Please reproduce the lines of these records word for word, leaving the pictures out of your answer.

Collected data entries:
= = =
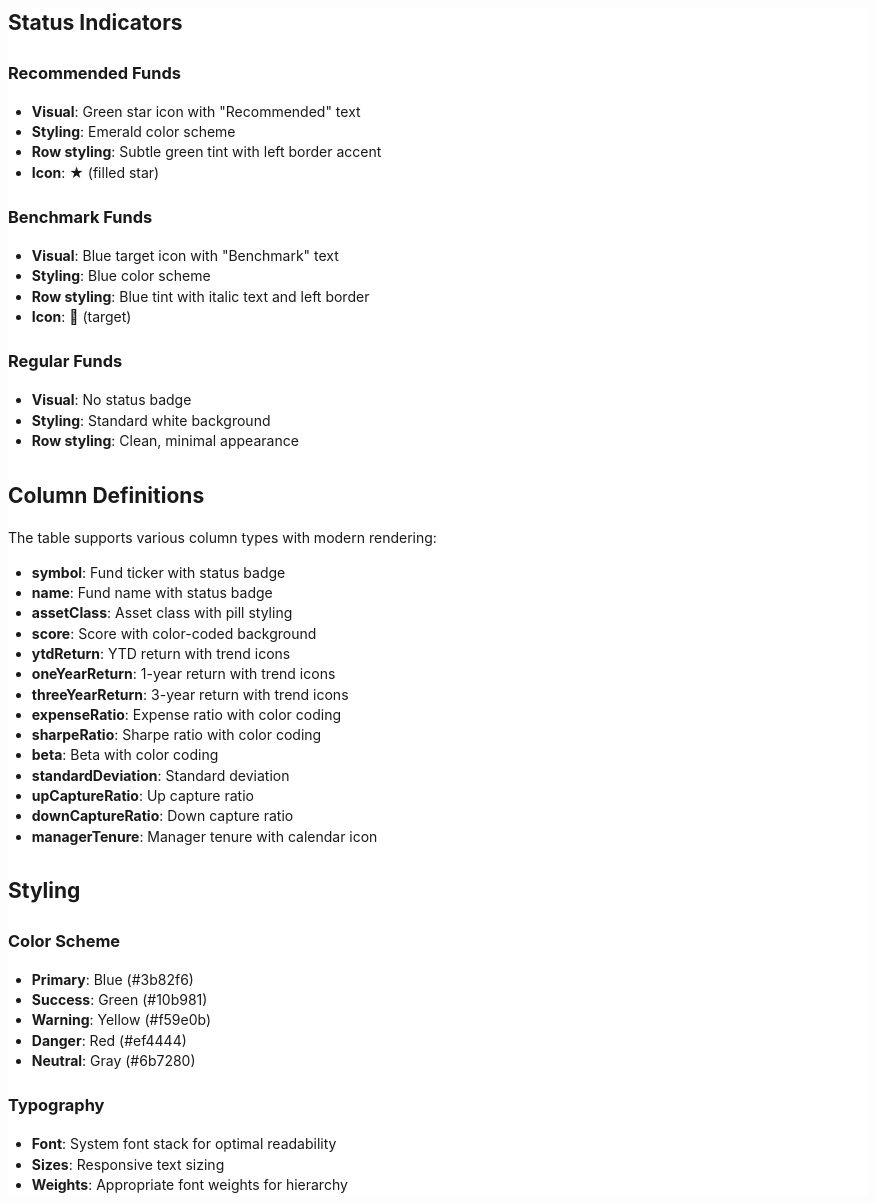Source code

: ## Status Indicators

### Recommended Funds
- **Visual**: Green star icon with "Recommended" text
- **Styling**: Emerald color scheme
- **Row styling**: Subtle green tint with left border accent
- **Icon**: ★ (filled star)

### Benchmark Funds
- **Visual**: Blue target icon with "Benchmark" text
- **Styling**: Blue color scheme
- **Row styling**: Blue tint with italic text and left border
- **Icon**: 🎯 (target)

### Regular Funds
- **Visual**: No status badge
- **Styling**: Standard white background
- **Row styling**: Clean, minimal appearance

## Column Definitions

The table supports various column types with modern rendering:

- **symbol**: Fund ticker with status badge
- **name**: Fund name with status badge
- **assetClass**: Asset class with pill styling
- **score**: Score with color-coded background
- **ytdReturn**: YTD return with trend icons
- **oneYearReturn**: 1-year return with trend icons
- **threeYearReturn**: 3-year return with trend icons
- **expenseRatio**: Expense ratio with color coding
- **sharpeRatio**: Sharpe ratio with color coding
- **beta**: Beta with color coding
- **standardDeviation**: Standard deviation
- **upCaptureRatio**: Up capture ratio
- **downCaptureRatio**: Down capture ratio
- **managerTenure**: Manager tenure with calendar icon

## Styling

### Color Scheme
- **Primary**: Blue (#3b82f6)
- **Success**: Green (#10b981)
- **Warning**: Yellow (#f59e0b)
- **Danger**: Red (#ef4444)
- **Neutral**: Gray (#6b7280)

### Typography
- **Font**: System font stack for optimal readability
- **Sizes**: Responsive text sizing
- **Weights**: Appropriate font weights for hierarchy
= = =
*Solution for this exercise*.
Source code

: ## Status Indicators

### Recommended Funds
- **Visual**: Green star icon with "Recommended" text
- **Styling**: Emerald color scheme
- **Row styling**: Subtle green tint with left border accent
- **Icon**: ★ (filled star)

### Benchmark Funds
- **Visual**: Blue target icon with "Benchmark" text
- **Styling**: Blue color scheme
- **Row styling**: Blue tint with italic text and left border
- **Icon**: 🎯 (target)

### Regular Funds
- **Visual**: No status badge
- **Styling**: Standard white background
- **Row styling**: Clean, minimal appearance

## Column Definitions

The table supports various column types with modern rendering:

- **symbol**: Fund ticker with status badge
- **name**: Fund name with status badge
- **assetClass**: Asset class with pill styling
- **score**: Score with color-coded background
- **ytdReturn**: YTD return with trend icons
- **oneYearReturn**: 1-year return with trend icons
- **threeYearReturn**: 3-year return with trend icons
- **expenseRatio**: Expense ratio with color coding
- **sharpeRatio**: Sharpe ratio with color coding
- **beta**: Beta with color coding
- **standardDeviation**: Standard deviation
- **upCaptureRatio**: Up capture ratio
- **downCaptureRatio**: Down capture ratio
- **managerTenure**: Manager tenure with calendar icon

## Styling

### Color Scheme
- **Primary**: Blue (#3b82f6)
- **Success**: Green (#10b981)
- **Warning**: Yellow (#f59e0b)
- **Danger**: Red (#ef4444)
- **Neutral**: Gray (#6b7280)

### Typography
- **Font**: System font stack for optimal readability
- **Sizes**: Responsive text sizing
- **Weights**: Appropriate font weights for hierarchy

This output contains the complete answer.